Todd-AO Festival in Karlsruhe, Germany in 2012


Widescreen Weekend in Bradford, England in 1998.
 
 

From www.wdisneyw.co.uk (now closed)

 
"Norway-The Film" was written, produced and directed by Paul Gerber, a filmmaker with two Epcot films -- "Symbiosis" (formerly at The Land) and "The Seas" (in The Living Seas) -- to his credit.

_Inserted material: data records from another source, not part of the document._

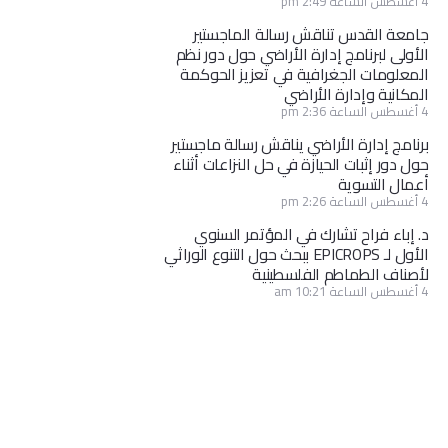
4 أغسطس الساعة 2:49 pm
جامعة القدس تناقش رسالة الماجستير
الأولى لبرنامج إدارة الأراضي حول دور نظم
المعلومات الجغرافية في تعزيز الحوكمة
المكانية وإدارة الأراضي
4 أغسطس الساعة 2:36 pm
برنامج إدارة الأراضي يناقش رسالة ماجستير
حول دور إثبات الحيازة في حل النزاعات أثناء
أعمال التسوية
4 أغسطس الساعة 2:26 pm
د. إباء فراح تشارك في المؤتمر السنوي
الأول لـ EPICROPS ببحث حول التنوع الوراثي
لأصناف الطماطم الفلسطينية
4 أغسطس الساعة 10:21 am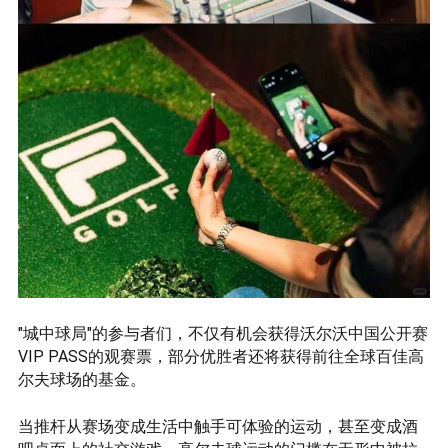
"城中球局"的参与者们，不仅有机会获得沃尔沃中国公开赛
VIP PASS的观赛票，部分优胜者还将获得前往全球百佳高
尔夫球场的基金。
当推杆从赛场变成生活中触手可体验的运动，甚至变成酒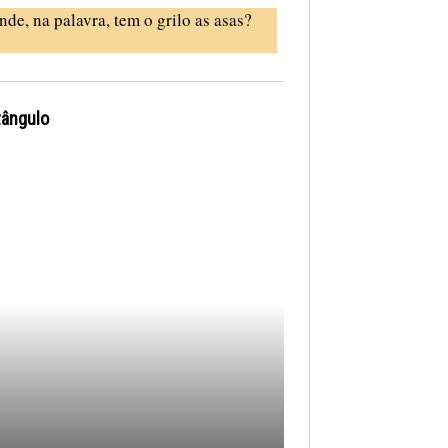
nde, na palavra, tem o grilo as asas?
tângulo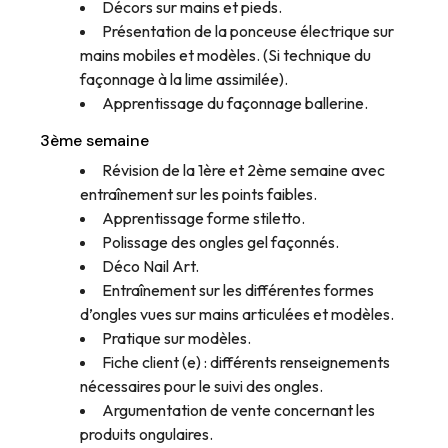
Décors sur mains et pieds.
Présentation de la ponceuse électrique sur
mains mobiles et modèles. (Si technique du
façonnage à la lime assimilée).
Apprentissage du façonnage ballerine.
3ème semaine
Révision de la 1ère et 2ème semaine avec
entraînement sur les points faibles.
Apprentissage forme stiletto.
Polissage des ongles gel façonnés.
Déco Nail Art.
Entraînement sur les différentes formes
d’ongles vues sur mains articulées et modèles.
Pratique sur modèles.
Fiche client (e) : différents renseignements
nécessaires pour le suivi des ongles.
Argumentation de vente concernant les
produits ongulaires.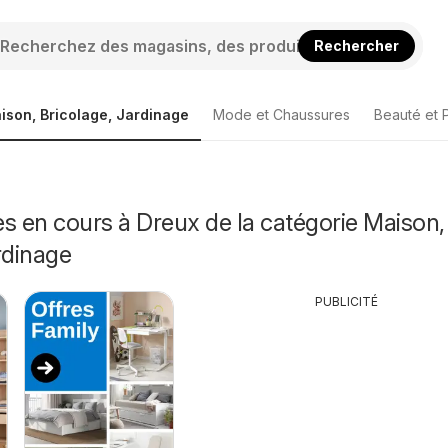
Rechercher
ison, Bricolage, Jardinage
Mode et Chaussures
Beauté et 
s en cours à Dreux de la catégorie Maison,
rdinage
PUBLICITÉ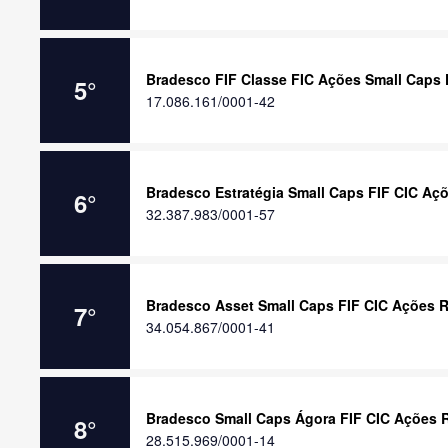
Bradesco FIF Classe FIC Ações Small Caps
5
°
17.086.161/0001-42
Bradesco Estratégia Small Caps FIF CIC Aç
6
°
32.387.983/0001-57
Bradesco Asset Small Caps FIF CIC Ações 
7
°
34.054.867/0001-41
Bradesco Small Caps Ágora FIF CIC Ações 
8
°
28.515.969/0001-14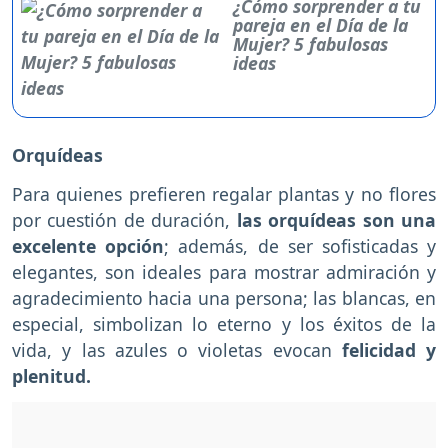
¿Cómo sorprender a tu
pareja en el Día de la
Mujer? 5 fabulosas
ideas
Orquídeas
Para quienes prefieren regalar plantas y no flores
por cuestión de duración,
las orquídeas son una
excelente opción
; además, de ser sofisticadas y
elegantes, son ideales para mostrar admiración y
agradecimiento hacia una persona; las blancas, en
especial, simbolizan lo eterno y los éxitos de la
vida, y las azules o violetas evocan
felicidad y
plenitud.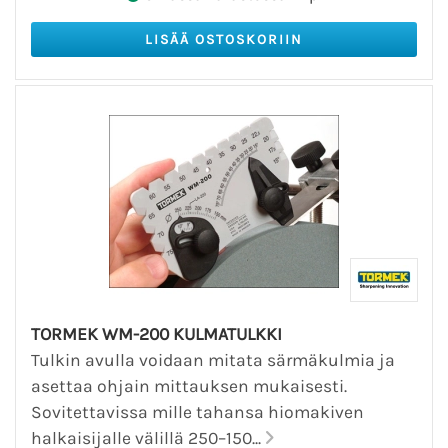
TORMEK WM-200 KULMATULKKI
Tulkin avulla voidaan mitata särmäkulmia ja
asettaa ohjain mittauksen mukaisesti.
Sovitettavissa mille tahansa hiomakiven
halkaisijalle välillä 250–150...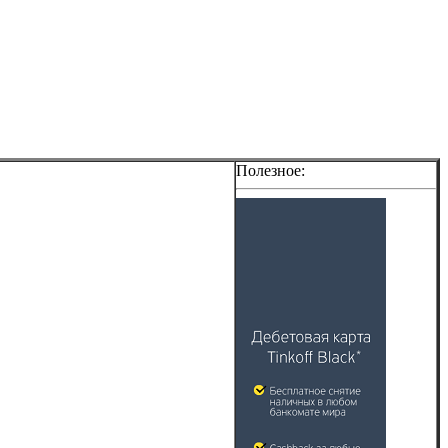
Полезное: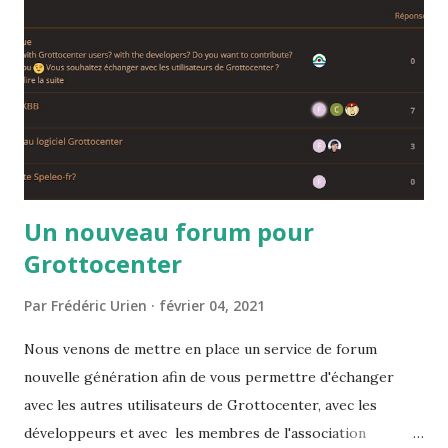
Un nouveau forum pour
Grottocenter
Par
Frédéric Urien
février 04, 2021
Nous venons de mettre en place un service de forum
nouvelle génération afin de vous permettre d'échanger
avec les autres utilisateurs de Grottocenter, avec les
développeurs et avec les membres de l'association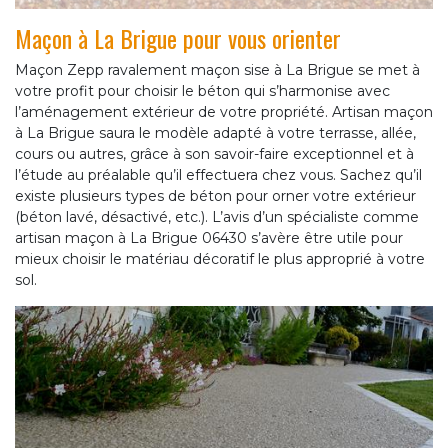
Maçon à La Brigue pour vous orienter
Maçon Zepp ravalement maçon sise à La Brigue se met à
votre profit pour choisir le béton qui s’harmonise avec
l’aménagement extérieur de votre propriété. Artisan maçon
à La Brigue saura le modèle adapté à votre terrasse, allée,
cours ou autres, grâce à son savoir-faire exceptionnel et à
l’étude au préalable qu’il effectuera chez vous. Sachez qu’il
existe plusieurs types de béton pour orner votre extérieur
(béton lavé, désactivé, etc.). L’avis d’un spécialiste comme
artisan maçon à La Brigue 06430 s’avère être utile pour
mieux choisir le matériau décoratif le plus approprié à votre
sol.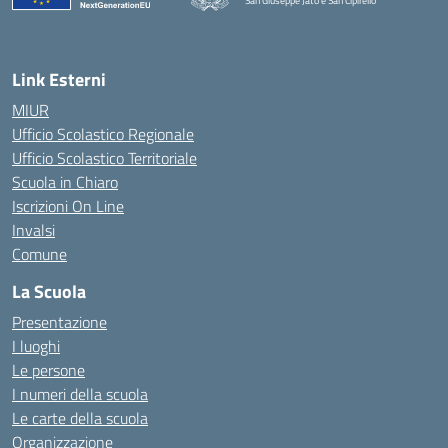
San Giuseppe Jato e San Cipirello
Link Esterni
MIUR
Ufficio Scolastico Regionale
Ufficio Scolastico Territoriale
Scuola in Chiaro
Iscrizioni On Line
Invalsi
Comune
La Scuola
Presentazione
I luoghi
Le persone
I numeri della scuola
Le carte della scuola
Organizzazione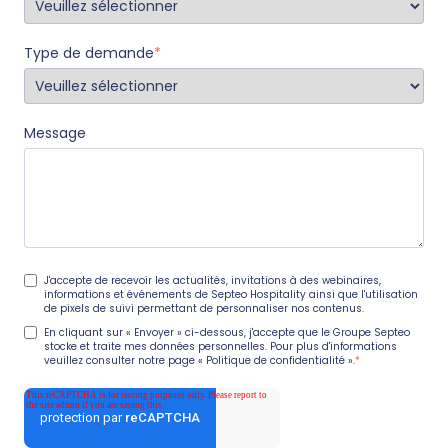
Type de demande
*
Message
J'accepte de recevoir les actualités, invitations à des webinaires,
informations et événements de Septeo Hospitality ainsi que l'utilisation
de pixels de suivi permettant de personnaliser nos contenus.
En cliquant sur « Envoyer » ci-dessous, j'accepte que le Groupe Septeo
stocke et traite mes données personnelles. Pour plus d'informations
veuillez consulter notre page
« Politique de confidentialité ».
*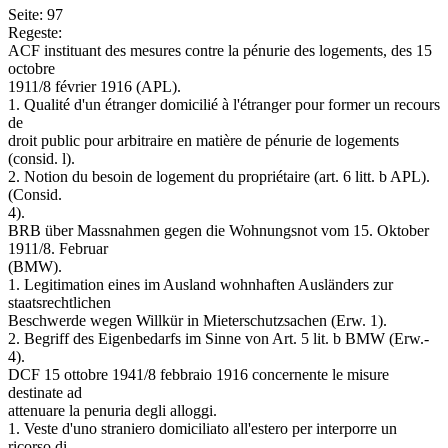
Seite: 97
Regeste:
ACF instituant des mesures contre la pénurie des logements, des 15
octobre
1911/8 février 1916 (APL).
1. Qualité d'un étranger domicilié à l'étranger pour former un recours
de
droit public pour arbitraire en matière de pénurie de logements
(consid. l).
2. Notion du besoin de logement du propriétaire (art. 6 litt. b APL).
(Consid.
4).
BRB über Massnahmen gegen die Wohnungsnot vom 15. Oktober
1911/8. Februar
(BMW).
1. Legitimation eines im Ausland wohnhaften Ausländers zur
staatsrechtlichen
Beschwerde wegen Willkür in Mieterschutzsachen (Erw. 1).
2. Begriff des Eigenbedarfs im Sinne von Art. 5 lit. b BMW (Erw.-
4).
DCF 15 ottobre 1941/8 febbraio 1916 concernente le misure
destinate ad
attenuare la penuria degli alloggi.
1. Veste d'uno straniero domiciliato all'estero per interporre un
ricorso di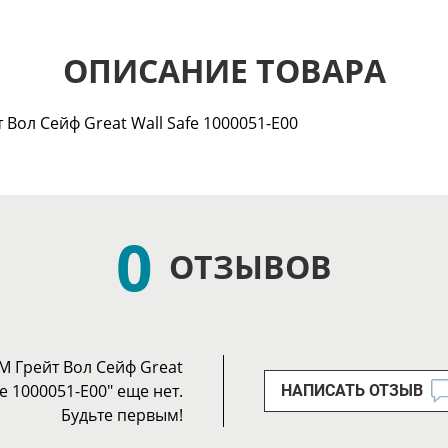
ОПИСАНИЕ ТОВАРА
Вол Сейф Great Wall Safe 1000051-E00
0
ОТЗЫВОВ
M Грейт Вол Сейф Great
fe 1000051-E00" еще нет.
НАПИСАТЬ ОТЗЫВ
Будьте первым!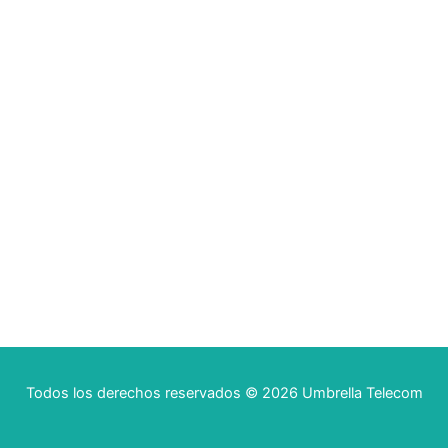
Todos los derechos reservados © 2026 Umbrella Telecom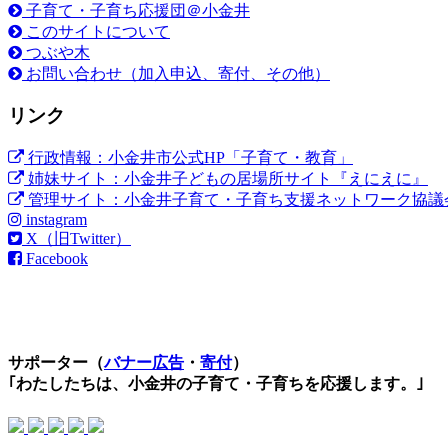
子育て・子育ち応援団＠小金井
このサイトについて
つぶや木
お問い合わせ（加入申込、寄付、その他）
リンク
行政情報：小金井市公式HP「子育て・教育」
姉妹サイト：小金井子どもの居場所サイト『えにえに』
管理サイト：小金井子育て・子育ち支援ネットワーク協議
instagram
X（旧Twitter）
Facebook
サポーター（
バナー広告
・
寄付
）
｢わたしたちは、小金井の子育て・子育ちを応援します。｣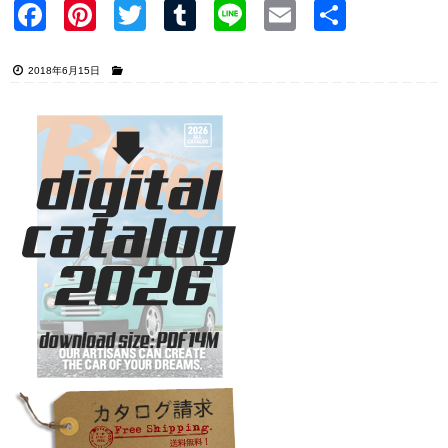
Faceb
Pinter
Twitter
Tumblr
Line
Email
共有
ook
est
2018年6月15日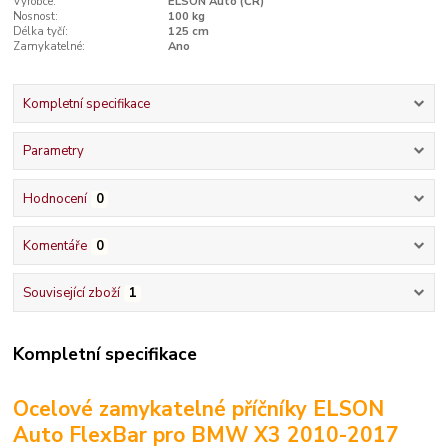
Výrobce:
ELSON Auto (ČR)
Nosnost:
100 kg
Délka tyčí:
125 cm
Zamykatelné:
Ano
Kompletní specifikace
Parametry
Hodnocení
0
Komentáře
0
Související zboží
1
Kompletní specifikace
Ocelové zamykatelné příčníky ELSON
Auto FlexBar pro BMW X3 2010-2017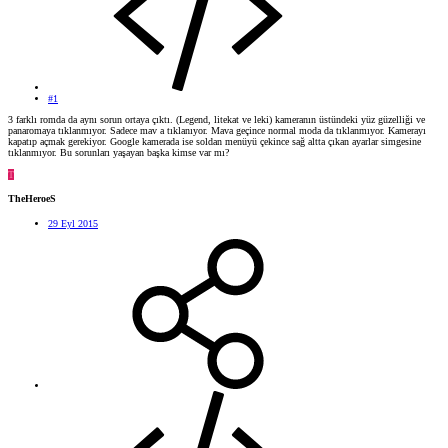
#1
3 farklı romda da aynı sorun ortaya çıktı. (Legend, litekat ve leki) kameranın üstündeki yüz güzelliği ve
panaromaya tıklanmıyor. Sadece mav a tıklanıyor. Mava geçince normal moda da tıklanmıyor. Kamerayı
kapatıp açmak gerekiyor. Google kamerada ise soldan menüyü çekince sağ altta çıkan ayarlar simgesine
tıklanmıyor. Bu sorunları yaşayan başka kimse var mı?
T
TheHeroeS
29 Eyl 2015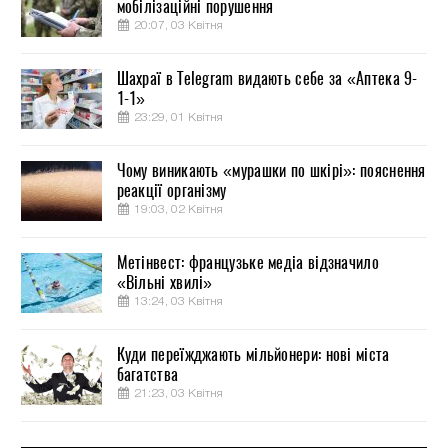
мобілізаційні порушення
20:07, 03 Квітня
Шахраї в Telegram видають себе за «Аптека 9-
1-1»
23:29, 01 Квітня
Чому виникають «мурашки по шкірі»: пояснення
реакції організму
19:03, 02 Квітня
Метінвест: французьке медіа відзначило
«Вільні хвилі»
13:24, 03 Квітня
Куди переїжджають мільйонери: нові міста
багатства
21:23, 03 Квітня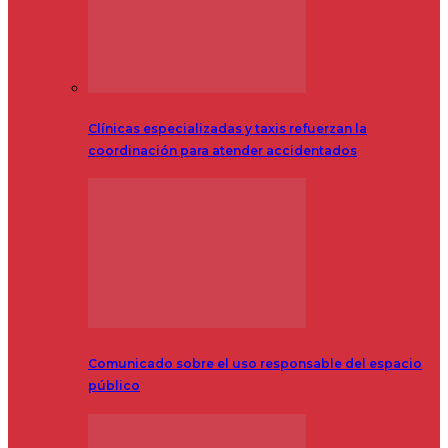
Clínicas especializadas y taxis refuerzan la
coordinación para atender accidentados
Comunicado sobre el uso responsable del espacio
público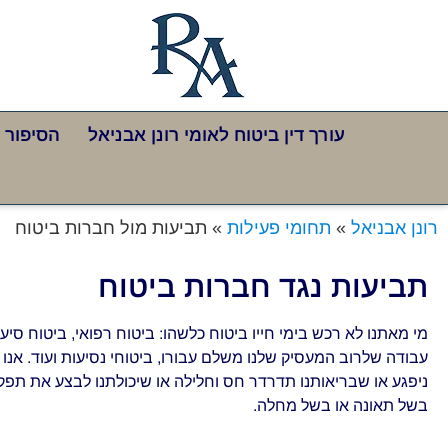
לתוכן
עורך דין ביטוח לאומי רונן אבניאל
הסיפור 
רונן אבניאל
»
תחומי פעילות
»
תביעות מול חברות ביטוח
תביעות נגד חברות ביטוח
מי מאתנו לא רכש בימי חייו ביטוח כלשהו: ביטוח רפואי, ביטוח סיעו
עבודה שלרוב המעסיק שלנו משלם עבורו, ביטוחי נסיעות ועוד. אנו 
ניפגע או שבריאותנו תדרדר חס וחלילה או שיכולתנו לבצע את תפק
בשל תאונה או בשל מחלה.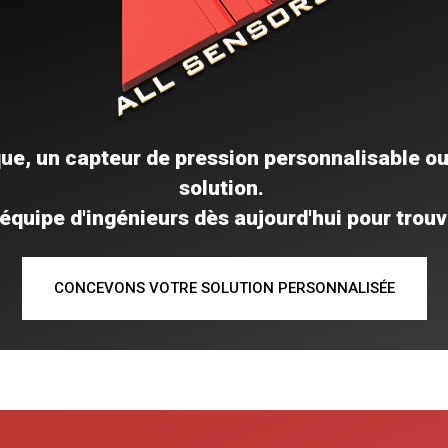
ampl
...
La série AUAV est un capteur
double spécialement conçu
EN S
pour ...
EN SAVOIR PLUS
que, un capteur de pression personnalisable o
solution.
équipe d'ingénieurs dès aujourd'hui pour trouve
CONCEVONS VOTRE SOLUTION PERSONNALISÉE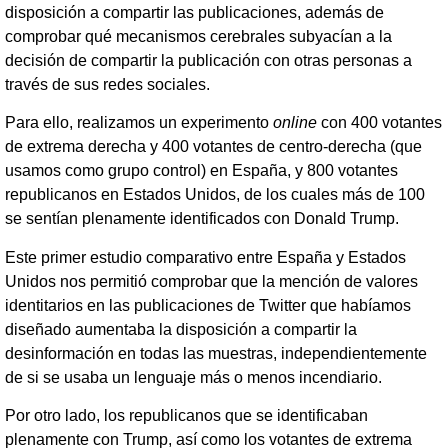
disposición a compartir las publicaciones, además de
comprobar qué mecanismos cerebrales subyacían a la
decisión de compartir la publicación con otras personas a
través de sus redes sociales.
Para ello, realizamos un experimento
online
con 400 votantes
de extrema derecha y 400 votantes de centro-derecha (que
usamos como grupo control) en España, y 800 votantes
republicanos en Estados Unidos, de los cuales más de 100
se sentían plenamente identificados con Donald Trump.
Este primer estudio comparativo entre España y Estados
Unidos nos permitió comprobar que la mención de valores
identitarios en las publicaciones de Twitter que habíamos
diseñado aumentaba la disposición a compartir la
desinformación en todas las muestras, independientemente
de si se usaba un lenguaje más o menos incendiario.
Por otro lado, los republicanos que se identificaban
plenamente con Trump, así como los votantes de extrema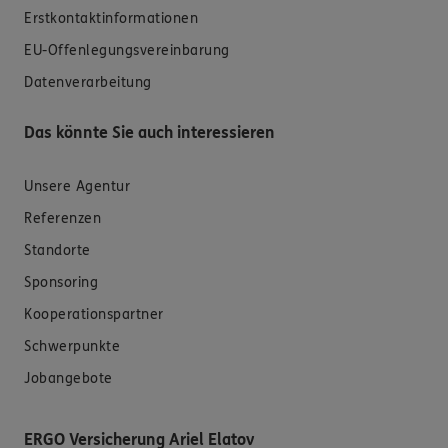
Erstkontaktinformationen
EU-Offenlegungsvereinbarung
Datenverarbeitung
Das könnte Sie auch interessieren
Unsere Agentur
Referenzen
Standorte
Sponsoring
Kooperationspartner
Schwerpunkte
Jobangebote
ERGO Versicherung Ariel Elatov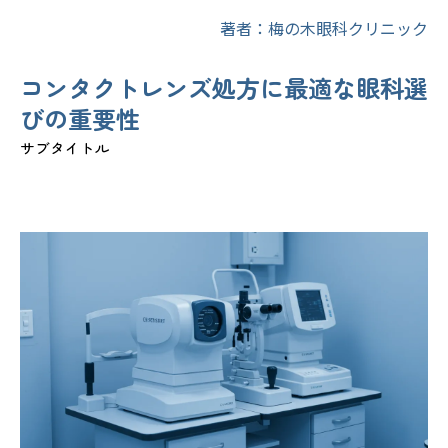
著者：梅の木眼科クリニック
コンタクトレンズ処方に最適な眼科選
びの重要性
サブタイトル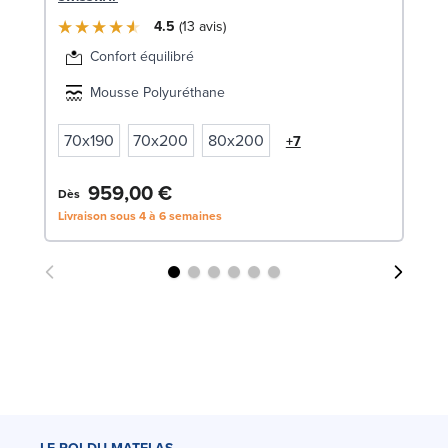
4.5
13
avis
Confort équilibré
Mousse Polyuréthane
70x190
70x200
80x200
+7
959,00 €
3
Dès
Livraison sous 4 à 6 semaines
Liv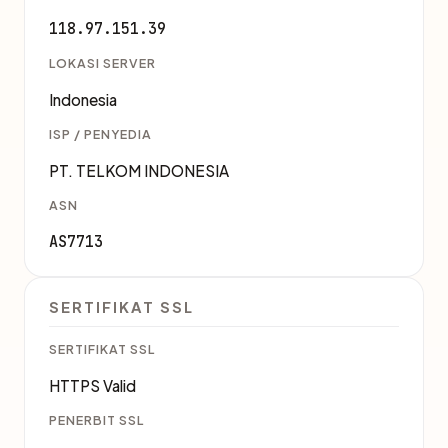
118.97.151.39
LOKASI SERVER
Indonesia
ISP / PENYEDIA
PT. TELKOM INDONESIA
ASN
AS7713
SERTIFIKAT SSL
SERTIFIKAT SSL
HTTPS Valid
PENERBIT SSL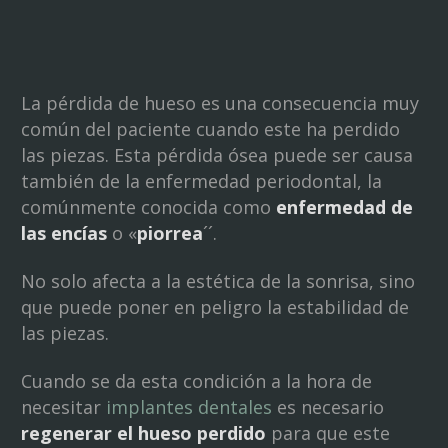
La pérdida de hueso es una consecuencia muy
común del paciente cuando este ha perdido
las piezas. Esta pérdida ósea puede ser causa
también de la enfermedad periodontal, la
comúnmente conocida como
enfermedad de
las encías
o «
piorrea
´´.
No solo afecta a la estética de la sonrisa, sino
que puede poner en peligro la estabilidad de
las piezas.
Cuando se da esta condición a la hora de
necesitar
implantes dentales
es necesario
regenerar el hueso perdido
para que este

The clarity and grandeur of the large-scale images in "Norway-The Film" are due to the fact that the film was shot in 70mm, with the same Panavision camera used for "Lawrence of Arabia."

The film plays itself out dramatically as Norway's history and spirit are revealed to a four-year-old boy when he is confronted with an icon from his Viking heritage.

Among the featured images in "Norway-The Film" are Sognefjord, the largest of Norway's many such natural wonders; Oseberg bat, the 1000-year-old Viking ship unearthed in Oseberg, Norway, now on display in Oslo's Viking Museum; a Norwegian rowing club, whose members enacted the moments of Vikings setting off to sea from Norway's west coast; a fiery nighttime view of Statoil's majestic Statfjord B oil rig, silhouetted against 45-foot-tall waves in Norway's tumultuous North Sea offshore oil field; Skudeneshavn, a small fishing village on the southwest coast of Norway; and the Holmenkollen ski resort, where a 19-year-old skier's soaring jump from one of the highest jumps in Northern Europe will leave guests breathless at the daunting spirit of these strong and adventurous people.

Also recorded is Norway's national holiday celebration of May 17, when Norwegians flood the streets of their towns and cities to pay tribute to their constitution. "Norway-The Film" captures this moment, where, as it has been done for centuries, a colorful parade marches up Karl Johansgate, Oslo's main thoroughfare.

The film culminates in a montage of scenes capturing the spirit of the people of Norway at work and at play. Scenes include a young couple sailing off Norway's beautiful west coast near the town of Alesund, a lineman hanging precariously on a high-tension wire over Sognefjord and, pictured within a soaring 18th century studio, young Oslo ballerinas in training.